Newman & Ors v Brisbane City Council
[2010] QPEC 81
•02/09/2010
[2010] QPEC 81
PLANNING AND ENVIRONMENT COURT
JUDGE ROBIN QC
P & E Appeal No 2324 of 2010
| PETER NEWMAN & ORS | Appellant |
| and | |
| BRISBANE CITY COUNCIL & ORS | Respondent |
BRISBANE
..DATE 02/09/2010
ORDER
CATCHWORDS
Consideration of appropriate directions in submitter appeal against approval of a "commercial" building with two street frontages, one to "residential" street - competing timetable proposed - developer opposes delay - appellant sought excessive times for disclosure
HIS HONOUR: Order as per initialled draft.
...
HIS HONOUR: This is a submitter appeal against the Council's approval of a development application made by the co-respondent Royal Australasian College of Surgeons. The College which wants to replace its existing premises which have frontages to Water Street and Union Street in the Valley/Spring Hill area of Brisbane with a newer, larger building for its customary, administrative and educational activities.
The proposal is unwelcome from the point of view of local people who at present are in two categories, four of them self‑represented as appellants and one, Mr Steendijk, self‑represented as a co-respondent by election. It remains to be seen whether common representation will ensue; there may be some tactical advantages for the submitters who have joined in the appeal in the separation.
The court would expect the appellants to present a united front and act through a single legal representative or a single one of them. Although all have attended today, it would not be expected that all would necessarily attend on future occasions. What is required is that one be here.

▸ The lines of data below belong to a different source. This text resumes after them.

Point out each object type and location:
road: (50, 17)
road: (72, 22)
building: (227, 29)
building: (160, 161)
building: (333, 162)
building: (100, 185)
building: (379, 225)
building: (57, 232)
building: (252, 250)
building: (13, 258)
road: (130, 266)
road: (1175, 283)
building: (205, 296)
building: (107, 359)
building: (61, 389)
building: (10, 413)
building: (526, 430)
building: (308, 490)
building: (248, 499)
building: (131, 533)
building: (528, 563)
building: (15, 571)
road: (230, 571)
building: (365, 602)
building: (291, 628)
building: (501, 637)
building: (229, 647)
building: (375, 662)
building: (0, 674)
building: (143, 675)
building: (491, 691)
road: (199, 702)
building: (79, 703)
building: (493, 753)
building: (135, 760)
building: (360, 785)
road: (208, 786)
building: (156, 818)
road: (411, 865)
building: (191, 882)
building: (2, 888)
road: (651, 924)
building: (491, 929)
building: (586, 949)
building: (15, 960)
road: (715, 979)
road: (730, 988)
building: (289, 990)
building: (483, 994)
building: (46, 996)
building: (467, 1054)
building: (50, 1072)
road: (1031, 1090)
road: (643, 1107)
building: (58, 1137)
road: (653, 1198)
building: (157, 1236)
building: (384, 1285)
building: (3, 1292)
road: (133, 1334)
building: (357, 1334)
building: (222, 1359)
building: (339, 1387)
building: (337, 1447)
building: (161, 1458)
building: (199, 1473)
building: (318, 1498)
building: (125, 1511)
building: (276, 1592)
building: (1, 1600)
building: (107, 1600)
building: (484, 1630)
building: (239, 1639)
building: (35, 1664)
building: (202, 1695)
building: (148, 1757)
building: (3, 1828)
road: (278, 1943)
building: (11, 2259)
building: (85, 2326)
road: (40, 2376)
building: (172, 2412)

The spokesman today has been Mr Newman who has drawn the court's attention to a number of matters. One led to the court indicating willingness to extend time for the council's filing of its entry of appearance. It occurs to me it might be sensible to add paragraph 18 to the draft order which the court has initialled in the following terms: “extend to today time for filing of the respondent's entry of appearance." The document was apparently filed a couple of days late, yesterday; it has not yet reached the file.

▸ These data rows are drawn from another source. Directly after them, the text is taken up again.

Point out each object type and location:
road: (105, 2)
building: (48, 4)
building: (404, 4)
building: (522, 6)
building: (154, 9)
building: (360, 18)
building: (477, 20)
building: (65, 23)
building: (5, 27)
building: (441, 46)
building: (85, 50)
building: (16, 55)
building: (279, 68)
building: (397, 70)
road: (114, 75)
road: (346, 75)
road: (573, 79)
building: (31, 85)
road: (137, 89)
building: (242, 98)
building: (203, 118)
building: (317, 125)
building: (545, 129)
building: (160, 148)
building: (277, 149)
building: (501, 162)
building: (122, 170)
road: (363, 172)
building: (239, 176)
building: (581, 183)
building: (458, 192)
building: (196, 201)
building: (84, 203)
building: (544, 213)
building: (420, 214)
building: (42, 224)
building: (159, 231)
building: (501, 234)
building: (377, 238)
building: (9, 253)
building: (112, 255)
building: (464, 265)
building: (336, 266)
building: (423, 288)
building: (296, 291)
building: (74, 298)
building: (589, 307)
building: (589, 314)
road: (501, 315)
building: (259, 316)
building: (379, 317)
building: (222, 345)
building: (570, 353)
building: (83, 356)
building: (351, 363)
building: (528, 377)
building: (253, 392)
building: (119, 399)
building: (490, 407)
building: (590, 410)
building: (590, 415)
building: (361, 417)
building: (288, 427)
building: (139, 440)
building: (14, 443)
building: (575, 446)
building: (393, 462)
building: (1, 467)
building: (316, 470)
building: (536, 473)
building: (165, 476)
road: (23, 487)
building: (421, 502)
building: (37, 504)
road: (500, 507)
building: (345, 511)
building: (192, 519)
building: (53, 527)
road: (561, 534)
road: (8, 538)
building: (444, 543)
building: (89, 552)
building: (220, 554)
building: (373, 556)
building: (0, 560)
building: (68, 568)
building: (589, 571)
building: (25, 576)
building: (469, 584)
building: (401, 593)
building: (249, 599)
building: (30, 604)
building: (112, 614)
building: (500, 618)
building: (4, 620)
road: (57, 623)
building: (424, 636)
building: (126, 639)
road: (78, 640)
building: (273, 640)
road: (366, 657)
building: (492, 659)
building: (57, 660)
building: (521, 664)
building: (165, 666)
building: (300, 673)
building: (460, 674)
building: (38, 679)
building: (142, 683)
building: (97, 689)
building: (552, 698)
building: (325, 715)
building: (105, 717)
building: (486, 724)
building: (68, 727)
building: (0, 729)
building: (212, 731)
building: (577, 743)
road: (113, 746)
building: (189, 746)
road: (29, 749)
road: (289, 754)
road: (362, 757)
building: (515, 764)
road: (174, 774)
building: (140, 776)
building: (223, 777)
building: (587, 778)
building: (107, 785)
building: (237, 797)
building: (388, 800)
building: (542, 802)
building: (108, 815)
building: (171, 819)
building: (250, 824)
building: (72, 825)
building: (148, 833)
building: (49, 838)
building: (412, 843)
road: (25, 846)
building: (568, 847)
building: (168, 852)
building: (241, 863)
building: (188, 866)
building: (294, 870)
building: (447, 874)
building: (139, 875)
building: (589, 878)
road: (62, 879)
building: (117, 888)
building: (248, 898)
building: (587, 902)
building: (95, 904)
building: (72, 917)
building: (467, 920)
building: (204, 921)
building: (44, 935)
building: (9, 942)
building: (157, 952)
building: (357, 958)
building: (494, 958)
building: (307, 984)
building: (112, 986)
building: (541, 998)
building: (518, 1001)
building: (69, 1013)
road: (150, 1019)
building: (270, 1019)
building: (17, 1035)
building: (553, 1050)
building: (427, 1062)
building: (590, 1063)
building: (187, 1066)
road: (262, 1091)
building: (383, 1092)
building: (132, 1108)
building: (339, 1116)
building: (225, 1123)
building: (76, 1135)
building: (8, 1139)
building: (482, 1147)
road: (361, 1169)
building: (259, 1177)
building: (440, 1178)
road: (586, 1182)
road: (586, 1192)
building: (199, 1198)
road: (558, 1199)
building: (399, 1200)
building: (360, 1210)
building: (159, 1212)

The appellants themselves have been late in some notifications of the appeal. It is not necessary in the circumstances to make any order about that.
Mr Newman observed that Mr Houston for the appellant described the address of the premises as 50 Water Street, The Valley, to which there is a frontage. He is of the view that the proper address is 99 Union Street, Spring Hill. Use of that address, in his view, underlines that the proposal involves construction in a residential street.

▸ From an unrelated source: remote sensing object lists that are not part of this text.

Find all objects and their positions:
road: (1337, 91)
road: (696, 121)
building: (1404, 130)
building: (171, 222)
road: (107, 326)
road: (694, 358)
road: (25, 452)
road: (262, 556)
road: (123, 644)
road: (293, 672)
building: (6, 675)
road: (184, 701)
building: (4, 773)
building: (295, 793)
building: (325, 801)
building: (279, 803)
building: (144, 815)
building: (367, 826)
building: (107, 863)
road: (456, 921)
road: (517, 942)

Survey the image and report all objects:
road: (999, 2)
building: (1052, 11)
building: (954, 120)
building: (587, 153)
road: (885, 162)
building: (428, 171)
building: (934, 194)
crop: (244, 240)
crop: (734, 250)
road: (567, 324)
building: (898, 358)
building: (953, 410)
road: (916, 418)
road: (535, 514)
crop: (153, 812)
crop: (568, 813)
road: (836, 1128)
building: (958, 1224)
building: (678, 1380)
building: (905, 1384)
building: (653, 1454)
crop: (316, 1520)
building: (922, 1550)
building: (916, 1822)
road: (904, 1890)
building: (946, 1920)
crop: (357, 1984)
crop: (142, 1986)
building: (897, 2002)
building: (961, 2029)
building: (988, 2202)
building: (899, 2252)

The point of this I understand to be that development of a commercial appearance may attract undesirable people to the vicinity, such as persons intent on effecting transactions to do with drugs.
This was related to a particular difficulty Mr Newman said he might have in meeting the co-respondents' proposed timetable for disclosure. There are documents he is hoping to obtain from sources such as the police under “freedom of information.
I have explained to him that disclosure obligations apply to documents that a party presently has in possession or available. So there need not be delay while additional documents are gathered - or even produced (which might apply to photographs Mr Newman says he has in mind to have taken). I have explained to him the necessity to keep disclosure up to date and supplement it as new documents become available.
The broad disagreement today between the adverse submitters and the co-respondent developer. in which the Council is neutral, concerns timetabling. The co-respondent seeks a hearing in February, the others a hearing in April.
Ordinarily, the court is sympathetic to a developer whose development approval is challenged and its coming into effect thereby delayed. The effect of a pending appeal is to impose delay on the developer and, presumably, attendant costs.
Mr Houston has told the court that his client is operating in constrained circumstances in its present building. It is not as though its activities are precluded completely.
I have carefully considered the competing timetables and found very helpful the schedule Mr Houston prepared to show where the parties differ. I gave him leave to read and file that.
The submitter parties are unlikely to face a task needing much time in disclosure on the other hand, notwithstanding the sophistication Mr Houston points to in Mr Newman’s 23 page submission, I think that lay submitters are entitled to the generous times sought for grounds of appeal if those are requested.
My view that a March hearing ought to be worked for is not entirely temporising. It is consistent with my view that the times Mr Newman was seeking for making disclosure and then for producing copies of documents disclosed for each of which steps he suggested 10 business days were requisite are not justifiable.
Generally speaking, I sympathise with the notion that a February hearing date might be unrealistic or, perhaps more correctly, difficult for all of the parties to meet. I think it is notorious that it is difficult to achieve things in the December/January period in Brisbane. Not only are the submitter parties busy people with responsibilities in their private lives, they are likely to find difficulties in the holiday period gaining assistance of professional people or even access to potential lay witnesses who could well be away.